Italian National Blood Centre, National Institute of Health , Rome, Italy.
Department of Hematology and Transfusion Medicine, Carlo Poma Hospital , Mantua, Italy.
Expert Rev Hematol. 2020 Jun;13(6):599-606. doi: 10.1080/17474086.2020.1756259. Epub 2020 Apr 23.
Rare acquired bleeding disorders include a wide spectrum of coagulopathies characterized by spontaneous or post-trauma and post-surgery hemorrhages in patients without a previous personal or family history of bleeding.
This review, based on a Medline/PubMed search during the last 20 years, will focus mainly on rare acquired bleeding disorders caused by autoantibodies against coagulation factors, including autoantibodies against factor VIII (acquired hemophilia A), von Willebrand factor (acquired von Willebrand syndrome) and other coagulation factors (factors V, X, XI, and XIII). The pathogenic, laboratory, and clinical features of these rare hemorrhagic conditions will be discussed, with particular attention to their management.

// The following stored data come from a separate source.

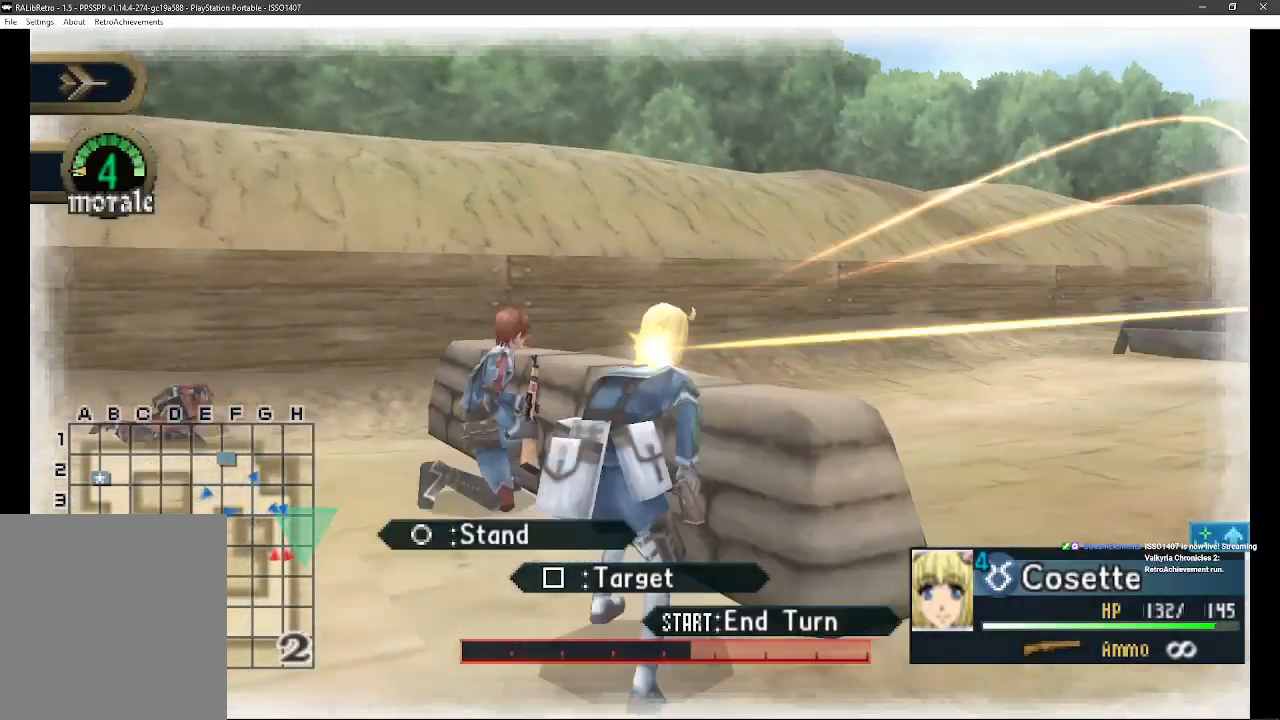
{"buttons": [], "left_stick": "center", "right_stick": "center", "events": []}
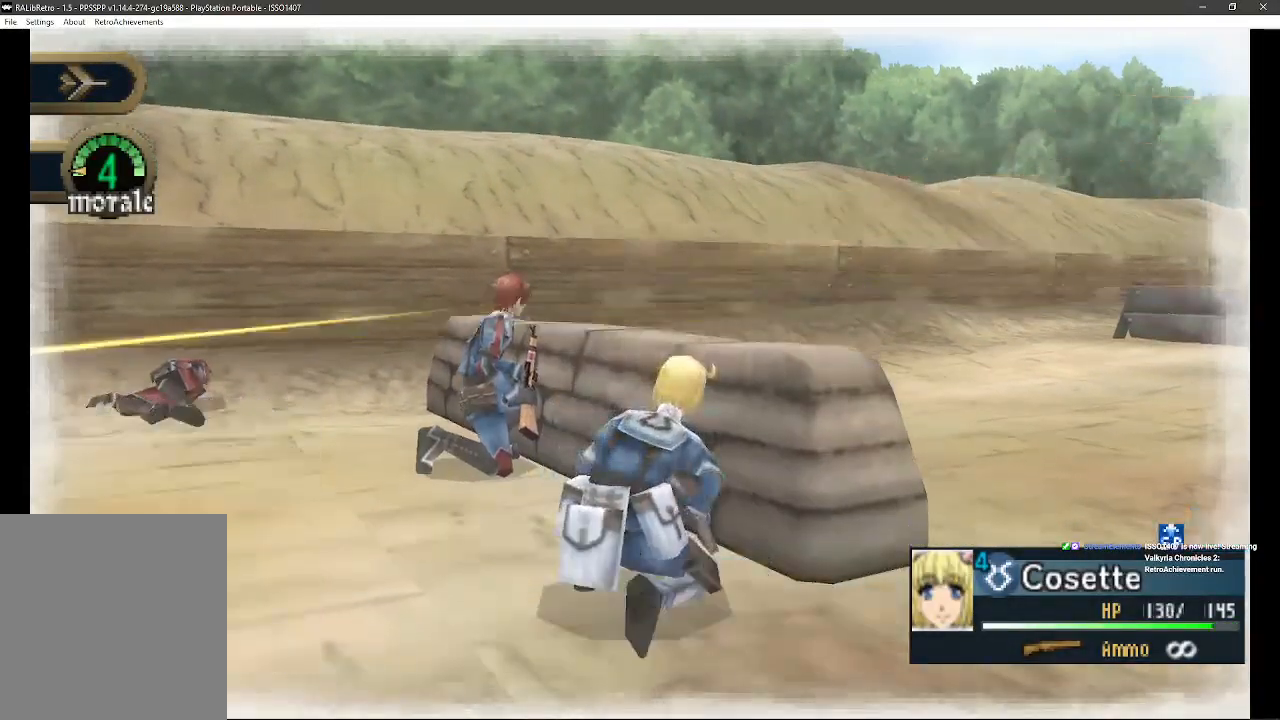
{"buttons": [], "left_stick": "center", "right_stick": "center", "events": []}
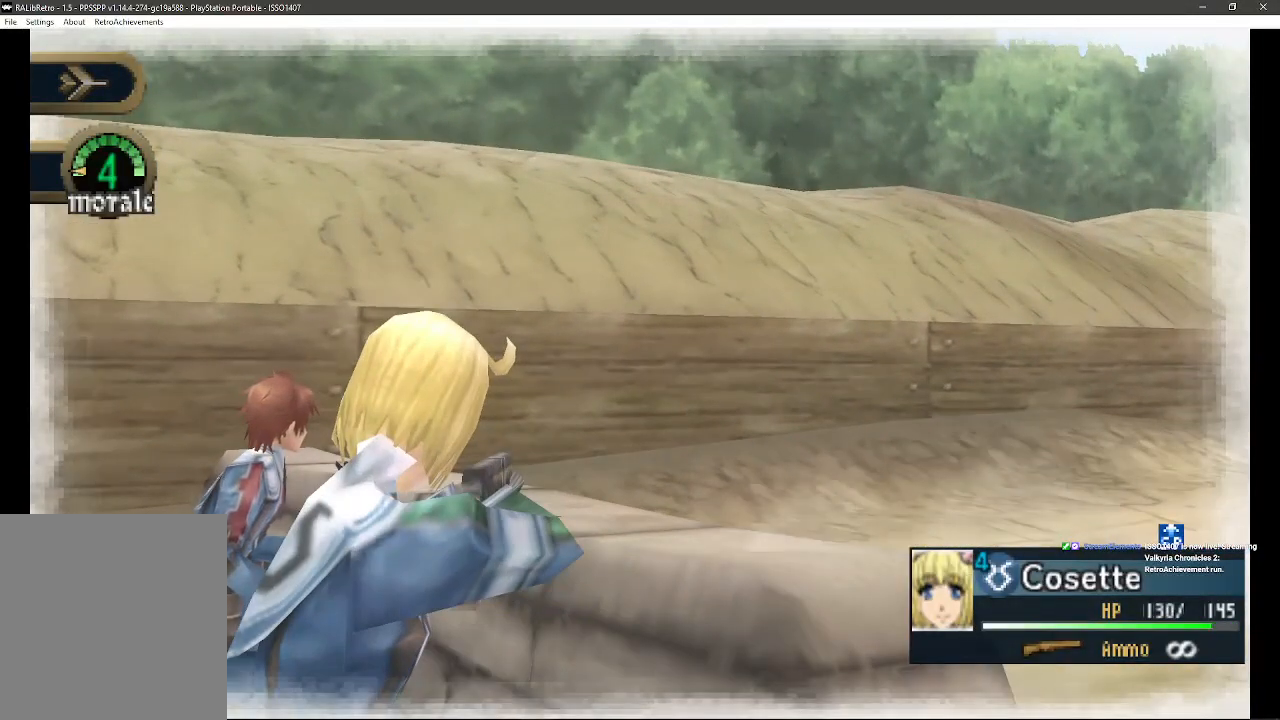
{"buttons": [], "left_stick": "center", "right_stick": "center", "events": [[83, "R1", "down"], [267, "R1", "up"]]}
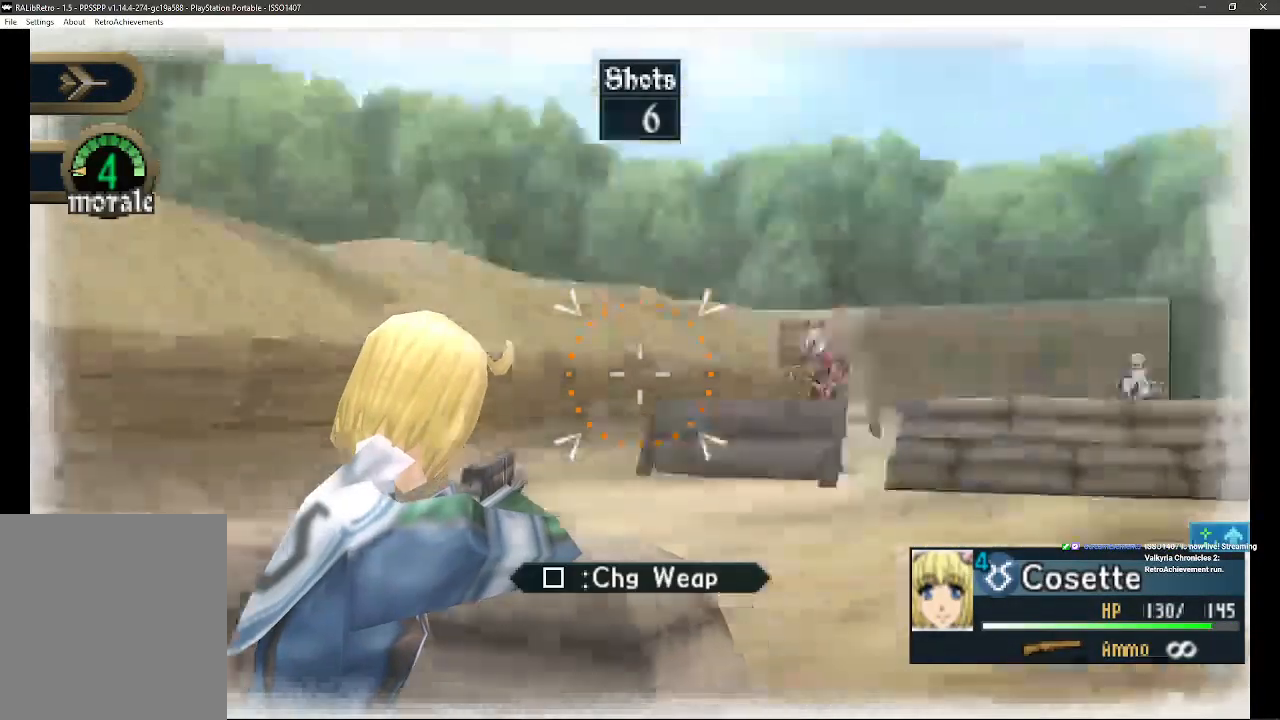
{"buttons": [], "left_stick": "center", "right_stick": "center", "events": []}
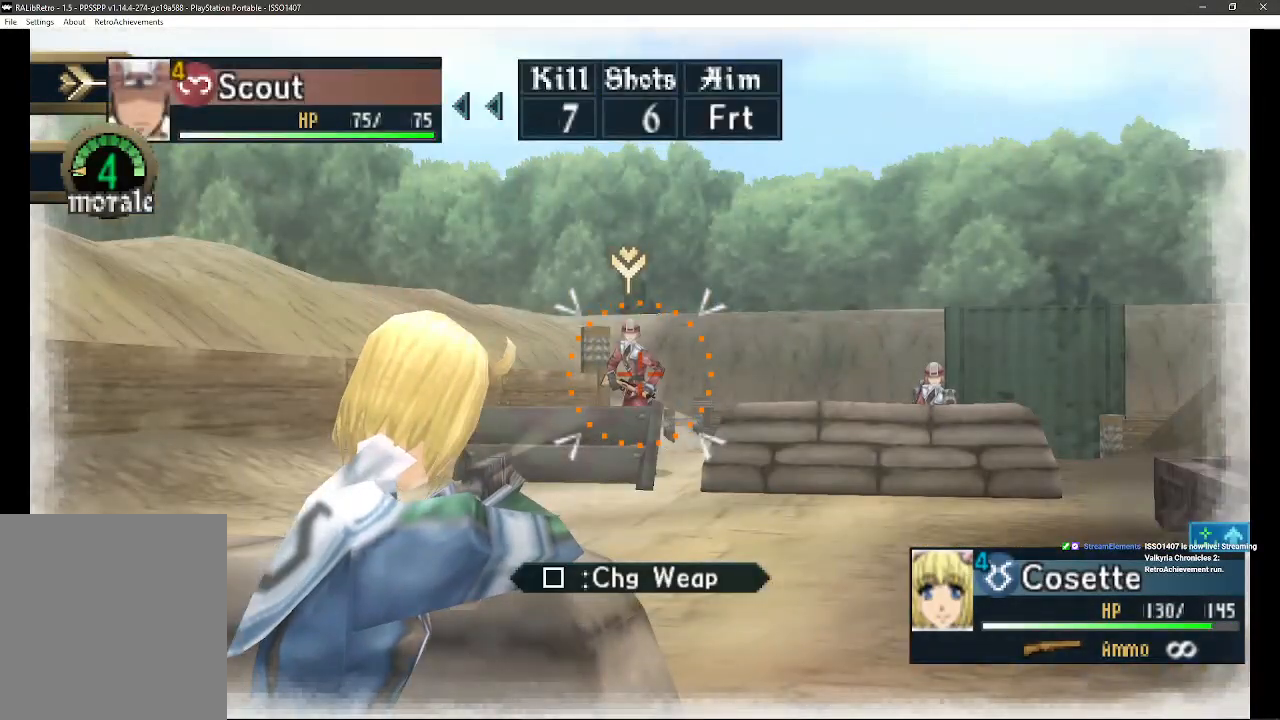
{"buttons": ["DPAD_UP"], "left_stick": "center", "right_stick": "center", "events": [[83, "DPAD_UP", "down"], [100, "DPAD_LEFT", "down"], [333, "DPAD_LEFT", "up"]]}
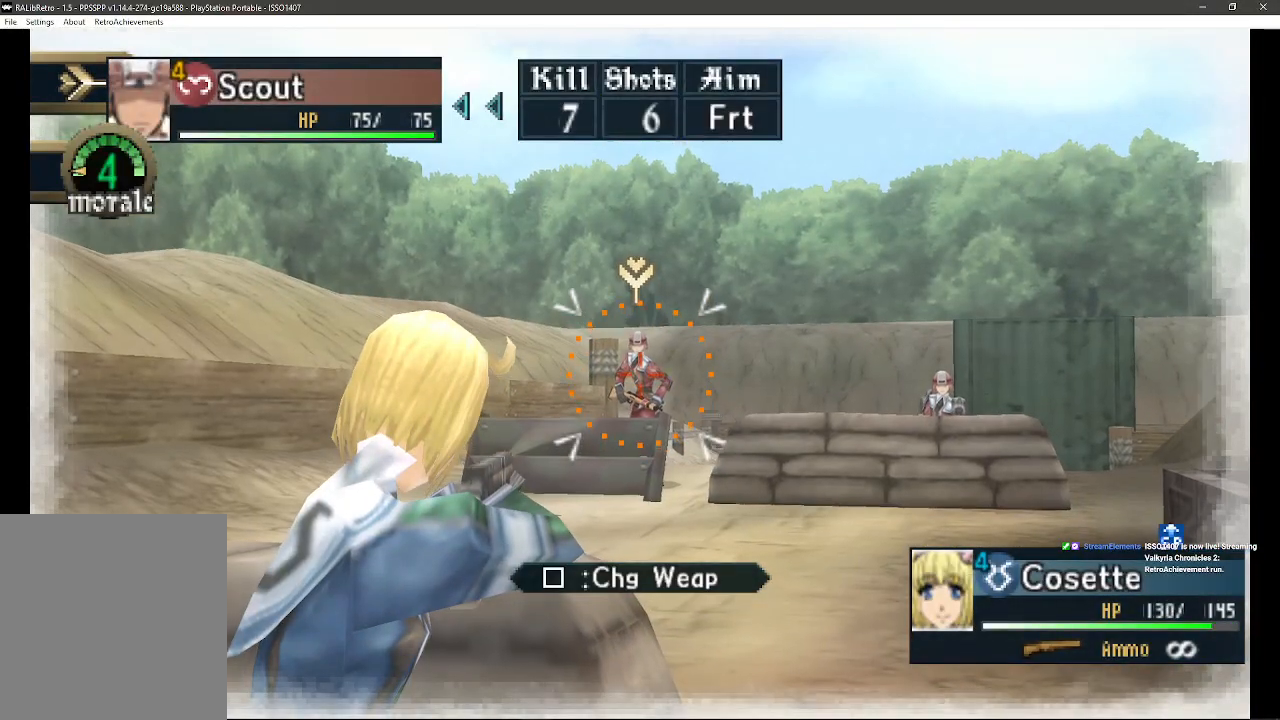
{"buttons": ["DPAD_UP"], "left_stick": "center", "right_stick": "center", "events": [[233, "DPAD_RIGHT", "down"], [467, "DPAD_RIGHT", "up"]]}
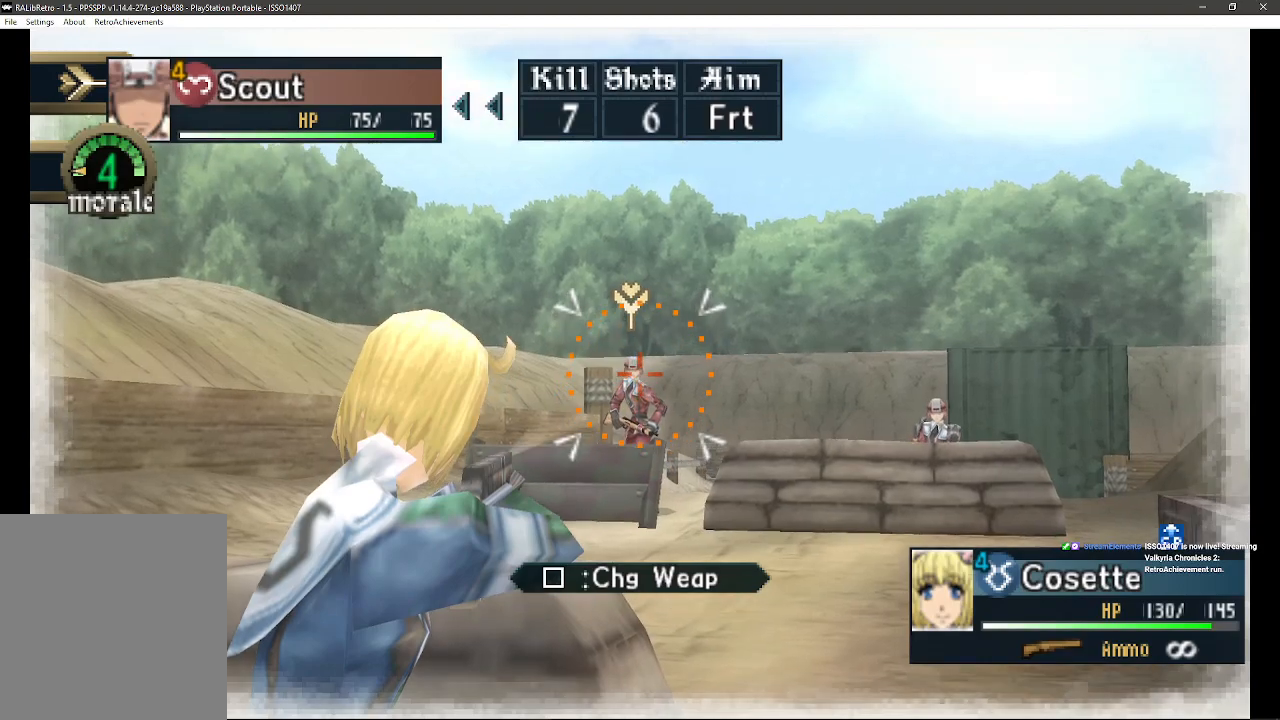
{"buttons": [], "left_stick": "center", "right_stick": "center", "events": [[17, "DPAD_UP", "up"], [317, "DPAD_LEFT", "down"], [433, "DPAD_LEFT", "up"]]}
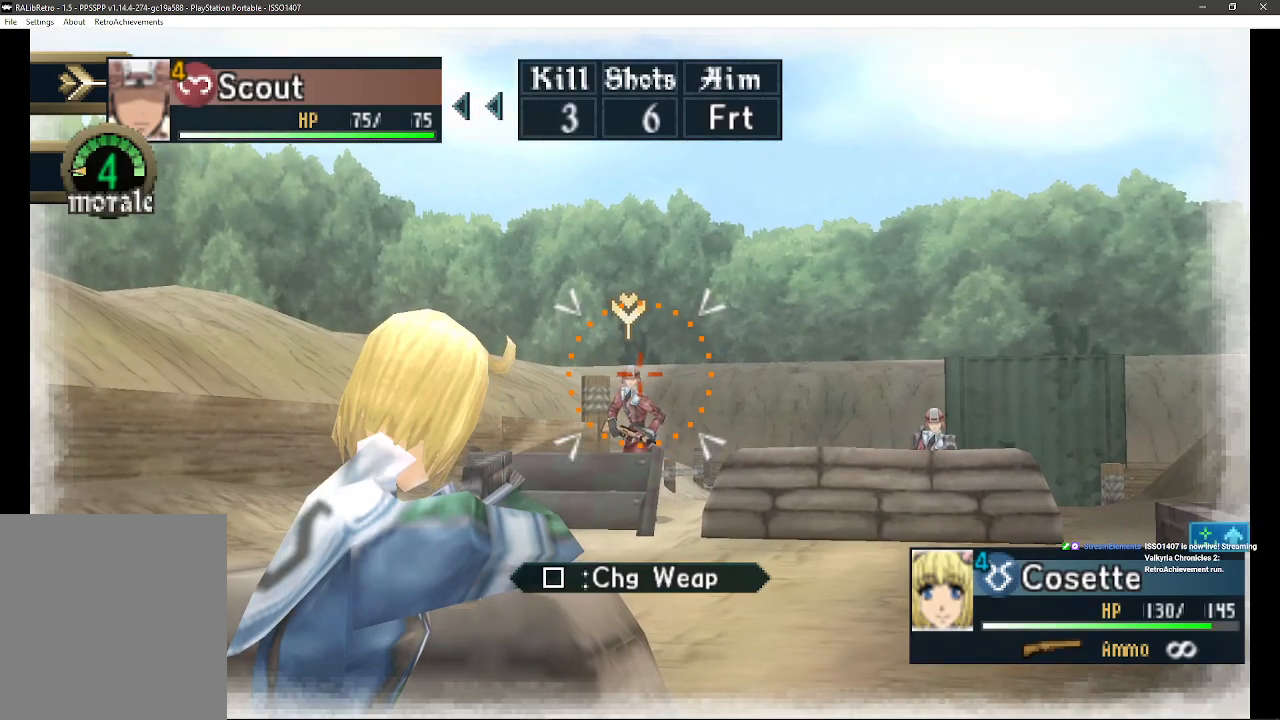
{"buttons": [], "left_stick": "center", "right_stick": "center", "events": [[183, "DPAD_UP", "down"], [200, "DPAD_LEFT", "down"], [333, "DPAD_LEFT", "up"], [350, "DPAD_UP", "up"]]}
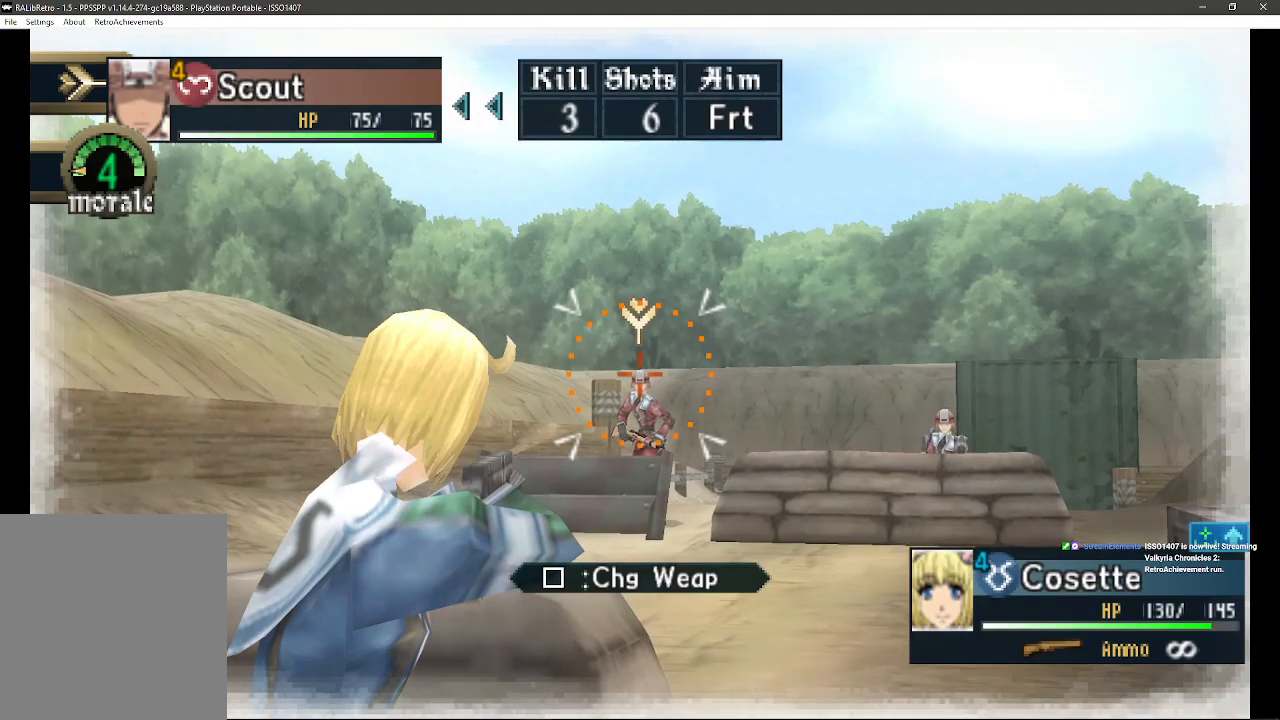
{"buttons": [], "left_stick": "center", "right_stick": "center", "events": [[133, "DPAD_DOWN", "down"], [283, "DPAD_DOWN", "up"]]}
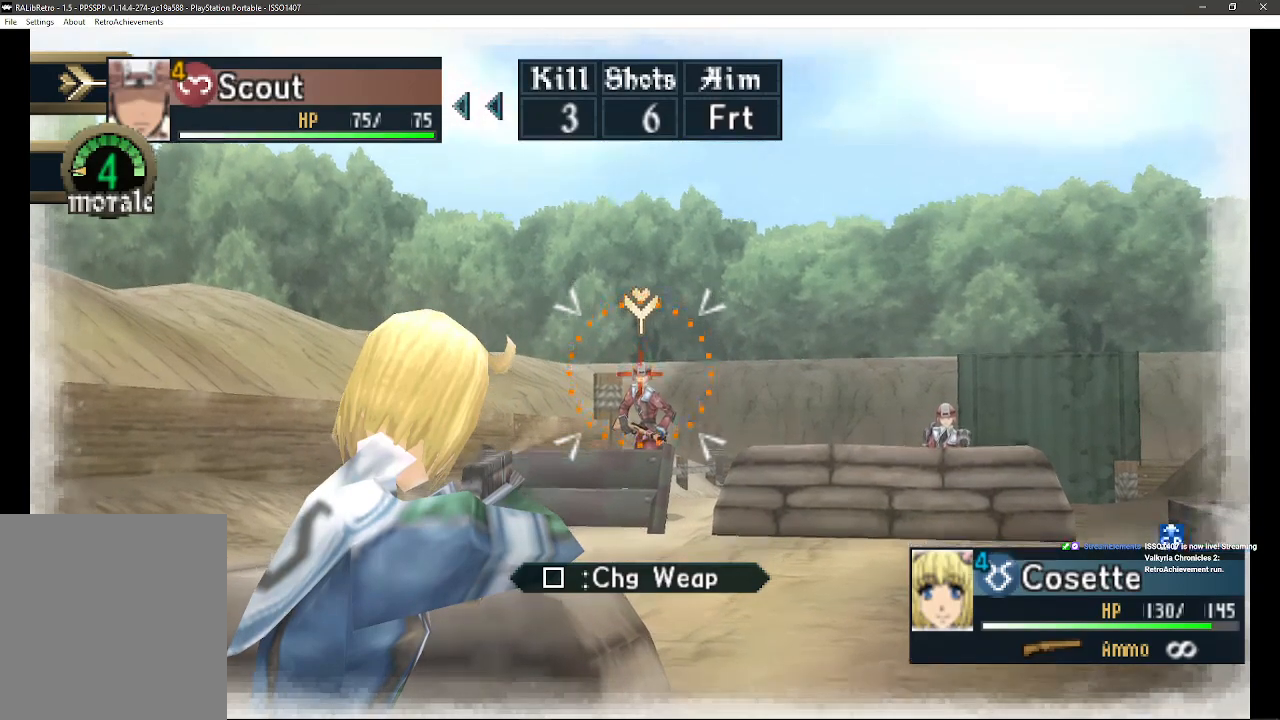
{"buttons": [], "left_stick": "center", "right_stick": "center", "events": [[350, "DPAD_UP", "down"], [417, "DPAD_UP", "up"]]}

The treatment of rare acquired bleeding disorders includes the control of bleeding and the elimination of the autoantibody and of the underlying disease, when present. As the bleeding clinical phenotype is often severe, the management of affected patients is particularly challenging. Thus, while an early diagnosis of the acquired coagulopathy is essential to start the most appropriate treatment and to improve patients' outcomes, the support of specialized centers is equally important to provide a correct management of such complicated cases.
罕见获得性出血性疾病包括广泛的凝血功能障碍谱,其特征是无既往个人或家族出血史的患者发生自发性或创伤后和手术后出血。
这篇综述基于过去 20 年期间在 Medline/PubMed 上的搜索,主要将重点放在由凝血因子自身抗体引起的罕见获得性出血性疾病上,包括针对因子 VIII(获得性血友病 A)、血管性血友病因子(获得性血管性血友病综合征)和其他凝血因子(因子 V、X、XI 和 XIII)的自身抗体。将讨论这些罕见出血情况的发病机制、实验室和临床特征,并特别关注其治疗。
罕见获得性出血性疾病的治疗包括控制出血和消除自身抗体及潜在疾病(如果存在的话)。由于出血的临床表型通常较为严重,因此管理受影响的患者极具挑战性。因此,尽管早期诊断获得性凝血功能障碍对于开始最适当的治疗和改善患者预后至关重要,但专门中心的支持同样重要,以提供此类复杂病例的正确管理。